Caleb had no children of his own but he'd do as much for his siblings as Bea would for her child. There was no "enough". He had sacrificed for Indio and Jesse. Now it was Wynter's turn.

He got ready to turn in and sat on the bed fiddling with his phone.

"No electronic devices after nine." Wynter was in the doorway, grinning. "It's the law."

"House rule number nineteen—knock before entering."

"This isn't your house."

"I think Rosa probably has the same rule."

"Your door was open. May I come in?"

He patted the edge of his bed and she perched on it.

"Can I ask you about something that happened in Eugene?" she said.

Caleb tossed aside his phone. "Sure."

"Could Indio go back to jail for hurting that man?"

"That man can't report the assault, hun. We have the evidence—those text messages—that he lured you there. He wouldn't bring that trouble on himself."

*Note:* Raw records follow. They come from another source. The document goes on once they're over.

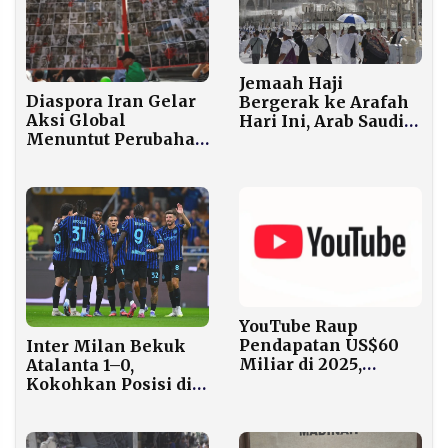
Jemaah Haji
Diaspora Iran Gelar
Bergerak ke Arafah
Aksi Global
Hari Ini, Arab Saudi
Menuntut Perubahan
Ingatkan Suhu Bisa
Rezim di Tengah
Sampai 47 Derajat
Ketegangan AS-Iran
YouTube Raup
Pendapatan US$60
Inter Milan Bekuk
Miliar di 2025,
Atalanta 1–0,
Kalahkan Netflix
Kokohkan Posisi di
Puncak Klasemen
Serie A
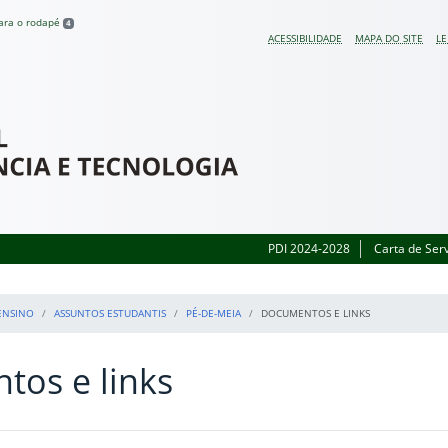
para o rodapé
4
ACESSIBILIDADE
MAPA DO SITE
LE
 do Rio Grande do Sul
PDI 2024-2028
Carta de Ser
ENSINO
ASSUNTOS ESTUDANTIS
PÉ-DE-MEIA
DOCUMENTOS E LINKS
os e links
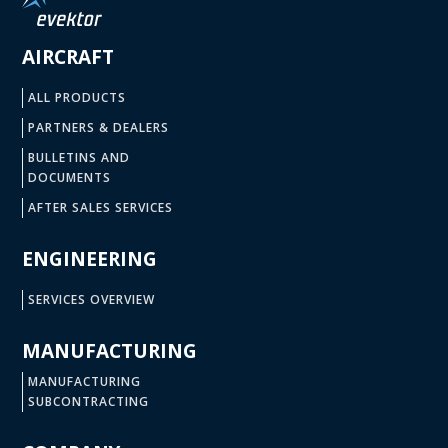
AIRCRAFT
ALL PRODUCTS
PARTNERS & DEALERS
BULLETINS AND
DOCUMENTS
AFTER SALES SERVICES
ENGINEERING
SERVICES OVERVIEW
MANUFACTURING
MANUFACTURING
SUBCONTRACTING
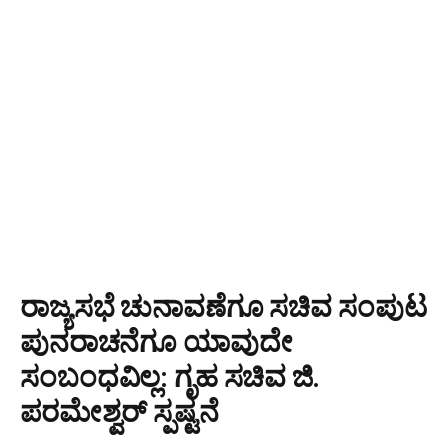
ರಾಜ್ಯಸಭೆ ಚುನಾವಣೆಗೂ ಸಚಿವ ಸಂಪುಟ
ಪುನರಾಚನೆಗೂ ಯಾವುದೇ
ಸಂಬಂಧವಿಲ್ಲ: ಗೃಹ ಸಚಿವ ಜಿ.
ಪರಮೇಶ್ವರ್ ಸ್ಪಷ್ಟನೆ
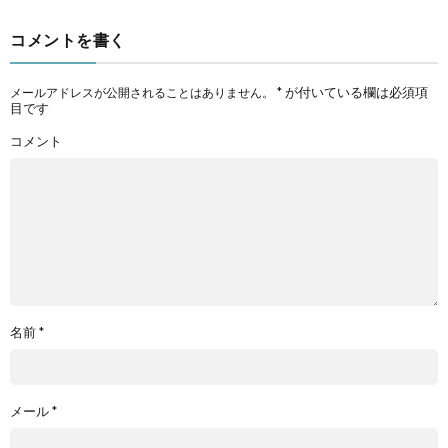
コメントを書く
*
が付いている欄は必須項
メールアドレスが公開されることはありません。
目です
コメント
名前
*
メール
*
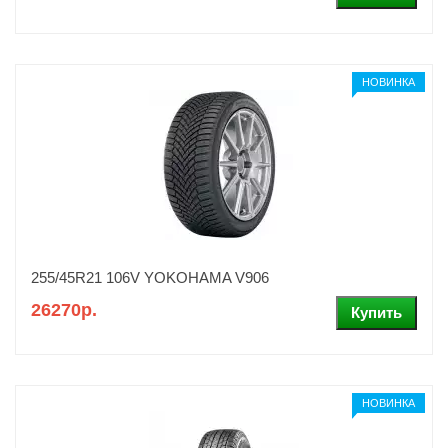
НОВИНКА
255/45R21 106V YOKOHAMA V906
26270р.
НОВИНКА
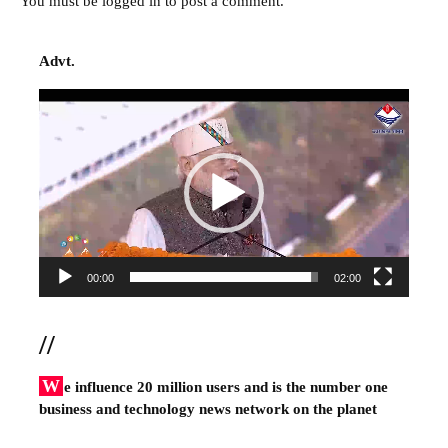
You must be
logged in
to post a comment.
Advt.
Video
Player
00:00
02:00
//
W
e influence 20 million users and is the number one
business and technology news network on the planet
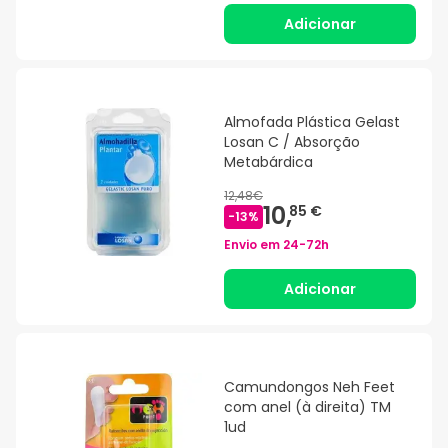
Adicionar
Almofada Plástica Gelast
Losan C / Absorção
Metabárdica
12,48€
10,
85 €
-
13
%
Envio em
24-72h
Adicionar
Camundongos Neh Feet
com anel (à direita) TM
1ud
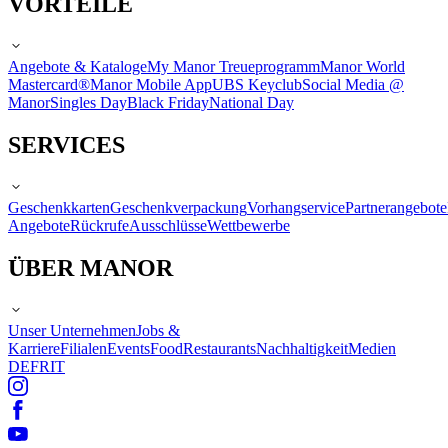
VORTEILE
Angebote & Kataloge
My Manor Treueprogramm
Manor World
Mastercard®
Manor Mobile App
UBS Keyclub
Social Media @
Manor
Singles Day
Black Friday
National Day
SERVICES
Geschenkkarten
Geschenkverpackung
Vorhangservice
Partnerangebote
Angebote
Rückrufe
Ausschlüsse
Wettbewerbe
ÜBER MANOR
Unser Unternehmen
Jobs &
Karriere
Filialen
Events
Food
Restaurants
Nachhaltigkeit
Medien
DE
FR
IT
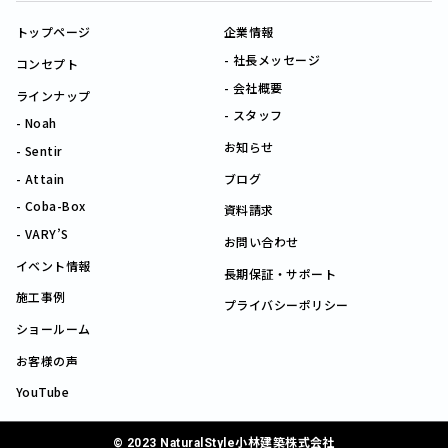
トップページ
企業情報
社長メッセージ
コンセプト
会社概要
ラインナップ
スタッフ
Noah
お知らせ
Sentir
Attain
ブログ
Coba-Box
資料請求
VARY’S
お問い合わせ
イベント情報
長期保証・サポート
施工事例
プライバシーポリシー
ショールーム
お客様の声
YouTube
© 2023 NaturalStyle小林建築株式会社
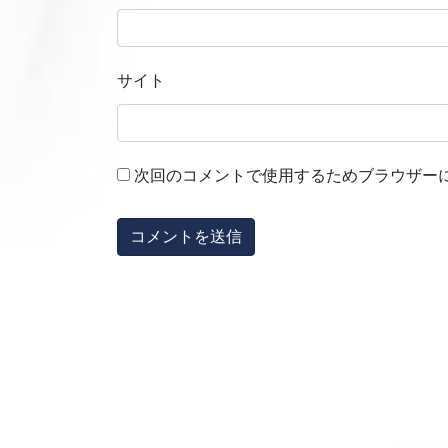
サイト
次回のコメントで使用するためブラウザー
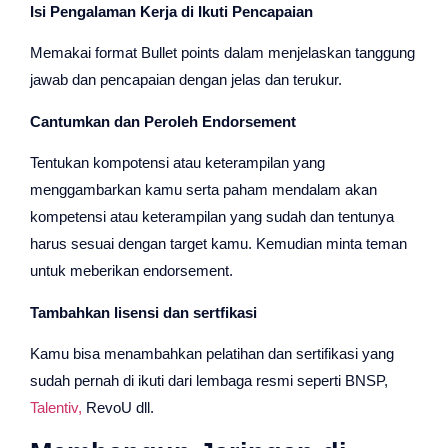
Isi Pengalaman Kerja di Ikuti Pencapaian
Memakai format Bullet points dalam menjelaskan tanggung
jawab dan pencapaian dengan jelas dan terukur.
Cantumkan dan Peroleh Endorsement
Tentukan kompotensi atau keterampilan yang
menggambarkan kamu serta paham mendalam akan
kompetensi atau keterampilan yang sudah dan tentunya
harus sesuai dengan target kamu. Kemudian minta teman
untuk meberikan endorsement.
Tambahkan lisensi dan sertfikasi
Kamu bisa menambahkan pelatihan dan sertifikasi yang
sudah pernah di ikuti dari lembaga resmi seperti BNSP,
Talentiv,
RevoU dll.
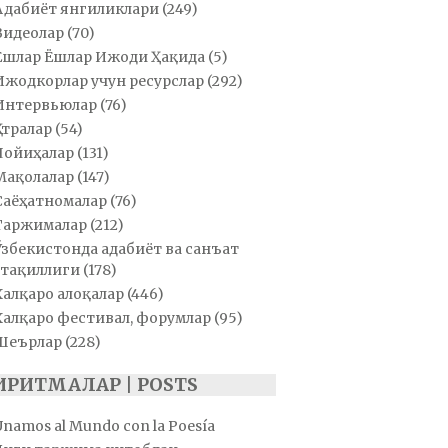
Адабиёт янгиликлари
(249)
Видеолар
(70)
Ёшлар Ёшлар Ижоди Ҳақида
(5)
Ижодкорлар учун ресурслар
(292)
Интервьюлар
(76)
Қатралар
(54)
Лойиҳалар
(131)
Мақолалар
(147)
Саёҳатномалар
(76)
Таржималар
(212)
Ўзбекистонда адабиёт ва санъат
тақиллиги
(178)
Халқаро алоқалар
(446)
Халқаро фестивал, форумлар
(95)
Шеърлар
(228)
ИРИТМАЛАР | POSTS
Unamos al Mundo con la Poesía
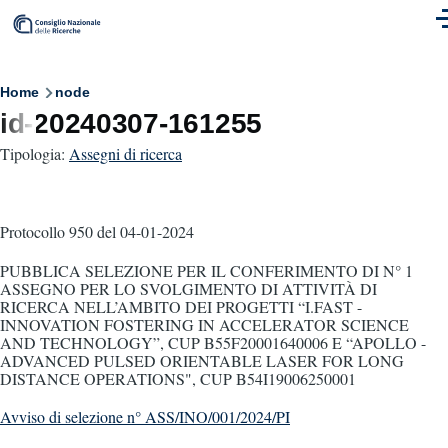
Skip to main content
M
Breadcrumb
Home
node
id-20240307-161255
Tipologia:
Assegni di ricerca
Protocollo 950
del 04-01-2024
PUBBLICA SELEZIONE PER IL CONFERIMENTO DI N° 1
ASSEGNO PER LO SVOLGIMENTO DI ATTIVITÀ DI
RICERCA NELL’AMBITO DEI PROGETTI “I.FAST -
INNOVATION FOSTERING IN ACCELERATOR SCIENCE
AND TECHNOLOGY”, CUP B55F20001640006 E “APOLLO -
ADVANCED PULSED ORIENTABLE LASER FOR LONG
DISTANCE OPERATIONS", CUP B54I19006250001
Avviso di selezione n° ASS/INO/001/2024/PI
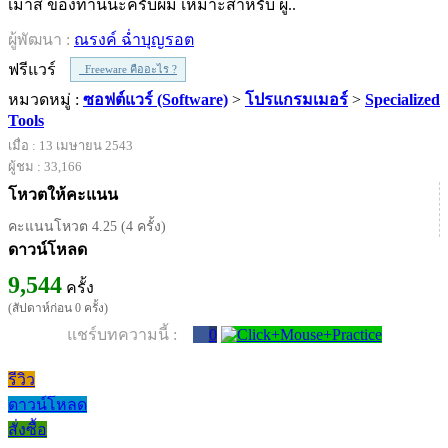
เมาส์ ของท่านนะครับผม เหมาะสำหรับ ผู..
ผู้พัฒนา :
ณรงค์ ฉ่ำบุญรอต
ฟรีแวร์
Freeware คืออะไร ?
หมวดหมู่ :
ซอฟต์แวร์ (Software)
>
โปรแกรมเมอร์
>
Specialized
Tools
เมื่อ : 13 เมษายน 2543
ผู้ชม : 33,166
โหวตให้คะแนน
คะแนนโหวต 4.25 (4 ครั้ง)
ดาวน์โหลด
9,544
ครั้ง
(สัปดาห์ก่อน 0 ครั้ง)
แชร์บทความนี้ :
0
รีวิว
ดาวน์โหลด
สั่งซื้อ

"Is he gonna trick someone else? Hurt someone else instead?"

"I made an anonymous report to the local sheriff's office, with his licence plate so they can ID him. Maybe they'll do something, maybe not, but I don't want either of you involved further. Indio agreed to that." In fact, Caleb had been surprised when Indio admitted to the assault and asked for advice.

"Indio deserves a medal, but instead you're still angry at each other. I can tell. You played together at Patty's for me, but other than that you hardly said one word to each other."

"I'm grateful he stepped up when we needed him to. He knows that." There was also the small matter of the large sum of money his brother owed him, a silent source of friction between them.